Em resumo, embora o movimento de massa mantenha seu moral, por outro lado, o regime continua sua repressão obstinada para aumentar o desespero. A barreira do medo foi rompida, mas ainda há uma pausa. O golpe político de Erdogan foi um pouco retardado, mas ainda não parou. O movimento de massas está furioso, corajoso, mas recuando. Os exames começaram nas universidades. As escolas vão fechar. As férias de verão estão chegando.
Possibilidades na luta
Os jovens universitários e do ensino médio estão nas ruas depois de muitos anos. Depois do golpe militar de 1980, não seria errado dizer que esses são os protestos estudantis mais massivos. Suas ações criativas muitas vezes os colocam cara a cara com as forças de segurança. No entanto, a onda dura de prisões, violência desproporcional e expulsões pelo Estado estão desacelerando o movimento. Não há uma liderança política centralizada, embora eles se coordenem entre si. Os jovens querem viver livremente, sem medo do futuro. Eles odeiam Erdogan e o Palácio; defendem a libertação de Imamoğlu. E, evidente, querem viver livremente, sem interferências em seu modo de vida. Precisamos de uma coordenação mais forte para unir o movimento estudantil e um programa de ação que vise diretamente o regime.
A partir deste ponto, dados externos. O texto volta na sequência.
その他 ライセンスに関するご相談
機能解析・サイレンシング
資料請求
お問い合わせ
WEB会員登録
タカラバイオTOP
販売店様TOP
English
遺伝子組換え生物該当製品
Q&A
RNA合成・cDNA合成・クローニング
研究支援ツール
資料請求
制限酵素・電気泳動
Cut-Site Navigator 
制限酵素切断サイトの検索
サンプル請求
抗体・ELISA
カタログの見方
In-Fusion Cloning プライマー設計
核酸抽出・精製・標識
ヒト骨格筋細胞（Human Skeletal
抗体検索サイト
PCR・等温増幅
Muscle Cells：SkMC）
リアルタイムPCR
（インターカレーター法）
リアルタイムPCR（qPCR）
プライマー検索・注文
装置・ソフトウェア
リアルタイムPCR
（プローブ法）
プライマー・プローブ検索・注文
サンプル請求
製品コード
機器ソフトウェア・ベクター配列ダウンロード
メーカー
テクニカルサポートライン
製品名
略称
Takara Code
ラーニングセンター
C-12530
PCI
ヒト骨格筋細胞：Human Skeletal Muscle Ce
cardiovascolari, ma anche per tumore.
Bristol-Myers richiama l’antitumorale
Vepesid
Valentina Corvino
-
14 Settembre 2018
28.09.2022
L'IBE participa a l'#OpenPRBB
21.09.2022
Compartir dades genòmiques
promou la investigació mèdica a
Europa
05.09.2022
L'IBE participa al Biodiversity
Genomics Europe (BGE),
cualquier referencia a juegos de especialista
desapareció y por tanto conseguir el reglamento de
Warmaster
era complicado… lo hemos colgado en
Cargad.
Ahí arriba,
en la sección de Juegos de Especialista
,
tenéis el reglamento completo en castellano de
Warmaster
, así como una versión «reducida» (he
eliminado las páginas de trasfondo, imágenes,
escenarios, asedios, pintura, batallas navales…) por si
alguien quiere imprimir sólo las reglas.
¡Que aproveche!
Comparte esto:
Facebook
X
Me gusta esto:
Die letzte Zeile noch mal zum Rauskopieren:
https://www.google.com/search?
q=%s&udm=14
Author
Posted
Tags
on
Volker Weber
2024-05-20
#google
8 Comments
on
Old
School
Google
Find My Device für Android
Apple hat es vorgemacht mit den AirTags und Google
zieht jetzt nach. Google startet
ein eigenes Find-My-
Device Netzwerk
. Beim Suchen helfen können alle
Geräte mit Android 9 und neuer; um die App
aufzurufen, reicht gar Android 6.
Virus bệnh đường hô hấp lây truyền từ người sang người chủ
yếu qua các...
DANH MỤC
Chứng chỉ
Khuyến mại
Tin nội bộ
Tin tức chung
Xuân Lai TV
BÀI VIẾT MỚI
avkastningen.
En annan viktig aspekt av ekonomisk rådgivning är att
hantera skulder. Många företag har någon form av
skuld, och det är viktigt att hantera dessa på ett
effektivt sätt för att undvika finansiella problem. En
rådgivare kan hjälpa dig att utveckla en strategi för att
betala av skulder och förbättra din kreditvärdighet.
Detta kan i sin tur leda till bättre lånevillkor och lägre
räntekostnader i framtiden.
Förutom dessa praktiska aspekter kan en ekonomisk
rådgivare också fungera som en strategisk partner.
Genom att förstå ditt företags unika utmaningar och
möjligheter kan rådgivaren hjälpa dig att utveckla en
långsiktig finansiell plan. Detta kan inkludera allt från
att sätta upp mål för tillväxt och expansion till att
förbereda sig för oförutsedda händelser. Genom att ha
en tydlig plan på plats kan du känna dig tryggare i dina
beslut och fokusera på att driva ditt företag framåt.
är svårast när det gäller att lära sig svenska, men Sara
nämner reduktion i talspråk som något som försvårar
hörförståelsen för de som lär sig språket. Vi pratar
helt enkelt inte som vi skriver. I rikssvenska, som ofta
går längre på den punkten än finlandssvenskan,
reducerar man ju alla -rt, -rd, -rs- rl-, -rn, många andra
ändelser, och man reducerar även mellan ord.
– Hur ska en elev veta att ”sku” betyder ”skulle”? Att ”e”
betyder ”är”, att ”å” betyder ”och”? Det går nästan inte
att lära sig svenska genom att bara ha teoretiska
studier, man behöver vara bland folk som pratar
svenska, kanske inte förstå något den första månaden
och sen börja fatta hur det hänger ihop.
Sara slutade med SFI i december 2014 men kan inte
Os curdos, outra força dinâmica no país, recuaram organizacionalmente com o recém-iniciado processo de paz. Embora expressem oficialmente sua oposição às prisões e aos administradores judiciais, na prática são cautelosos, tanto por causa dos extremistas de direita que participam dos protestos quanto por medo de atrapalhar o processo de paz.
O movimento operário permanece em silêncio diante do golpe político. Há lutas contra o desemprego, o aumento do custo de vida e a deterioração das condições de trabalho. Mas elas ainda não são generalizadas. O regime está impedindo o movimento operário de sair às ruas, às vezes por meio de acordos, às vezes pela força. Há locais de trabalho onde o regime obriga os patrões a chegar a um acordo com os trabalhadores. Os burocratas sindicais comprados também servem ao regime. Sindicatos em luta com alto potencial estão sob ameaça de prisão.
O regime está nervoso, apesar de sua força proveniente da burocracia de segurança. A economia piorou após a prisão de Imamoğlu. Com sua margem de manobra cada vez menor, ele se sente aliviado por ter o apoio dos imperialismos dos EUA, da UE e da Rússia, mas não está nítido se será capaz de obter seus ganhos na luta pela divisão da Ucrânia e da Síria. Pelo menos ele sonha em ganhar licitações para obras.
Como resultado, o regime entrou em um caminho irreversível e está pronto a fazer qualquer mal para manter o seu poder. A maioria do povo, especialmente os jovens, odeia-o. Isso torna o Palácio ainda mais agressivo. Mas isso não é suficiente para derrubá-lo. Uma onda de greves para acompanhar as ações dos jovens irá quebrar todas as coalizões no Palácio. Esta é a direção a seguir, o fogo está sendo aquecido nas zonas industriais. Mesmo que as férias de verão sejam a esperança de Erdogan, se os aumentos salariais esperados pelos trabalhadores não vierem em julho, uma onda de luta que abalará o palácio poderá surgir das bases.
O regime de Erdogan está balançando, mas não cairá facilmente. O movimento de massas precisa de uma luta paciente e persistente. Precisa de uma direção política unida e baseada na classe e de um programa de ação independente do CHP. É necessário centrar as discussões e as lutas na construção desta alternativa.